I spoke to a young woman who survived an air strike that killed six people, including four children, in the Swani area of Tripoli’s southern suburbs. The destruction on her street right after the attack looked apocalyptic. She meticulously described what she saw. Three neighborhood children who were playing in front of her home were killed by a missile, and the way she described it, it was over in two seconds. She recognized one little boy by his T-shirt, and she thought she saw another little boy’s hand moving. She really wanted to make sure someone was preserving this information. No one had asked her for it before. No one from the authorities had come by, the police didn’t come by. This kind of interview, it is always very difficult. And I knew that by telling me exactly what the four dead children looked like, she was reliving the worst experience of her life.
I also went to a school of almost 800 kids in the Swani area, shut down because two rockets struck it. No one was killed as no one was there. But when the headmistress opened the door to the classroom, you could see the whole roof collapsed and all these rocket remnants spread out across the floor and tables and chairs in disarray. I couldn’t get out of my mind the thought that children are supposed to be here. I have a daughter who is almost four years old and she just started school.
The headmistress was tearful, worried about the children’s future. In western Libya, 220 schools are closed because of the fighting, according to the UN. This affects 116,000 kids.
What other countries are supporting each side in the conflict?
The LNA has military and political support from the United Arab Emirates, Egypt, Jordan, and according to the UN, Russia. Because of this support, particularly from the UAE, they have a massive amount of air power. The LNA also has contracts with fighters from Sudan and Chad, the UN says.
On the other side, the GNA has signed a memorandum with Turkey, which is providing them with weapons, armed drones, and ammunition. The GNA has contracted foreign fighters from Sudan and Chad, the UN says. Thousands of Turkey-backed Syrian fighters are supporting the GNA and are fighting on the frontline.

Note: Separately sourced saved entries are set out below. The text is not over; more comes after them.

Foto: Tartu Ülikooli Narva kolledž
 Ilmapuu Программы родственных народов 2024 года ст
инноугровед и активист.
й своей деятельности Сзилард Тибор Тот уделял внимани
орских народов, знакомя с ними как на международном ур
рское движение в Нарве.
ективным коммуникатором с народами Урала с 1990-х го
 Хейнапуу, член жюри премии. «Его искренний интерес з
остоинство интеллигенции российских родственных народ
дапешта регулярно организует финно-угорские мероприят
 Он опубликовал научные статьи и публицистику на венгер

How is the fighting affecting the thousands of migrants and asylum seekers in Libya?
People are still trying to pass through Libya to reach Europe. They are abused by traffickers, and a few thousand are held in detention centers where they also face abuse. We visited GNA detention centers in western Libya in the past and found malnutrition, awful sanitary conditions, beatings. Whether children or adults, they’re often treated like sub-humans. Last summer, an airstrike on a migrant detention center, reportedly by the UAE, killed 50. The GNA-run center was within a compound run by an armed group, putting the migrants at risk. All these centers should be closed.
Also, it is shameful that the EU is trying to seal off Libya so people can’t escape. The EU supports the armed groups acting as the Libyan coastguard, supporting them to intercept boats with migrants and asylum seekers – bound for Europe – who managed to escape the country, forcing them back to the hell of Libyan detention centers.
It’s high-time the international community focuses on accountability, and they can start by putting together an international and independent commission of inquiry designed to uncover and preserve evidence of abuses and identify those responsible. The next possibility to do that is at the UN Human Rights Council session, currently underway until March 20.
Also, everyone should stop delivering arms to Libya that could be used in abuses and start respecting the arms embargo. Those countries delivering weapons and other banned material to conflict parties, knowing that they are committing violations, could be complicit in human rights abuses and even war crimes.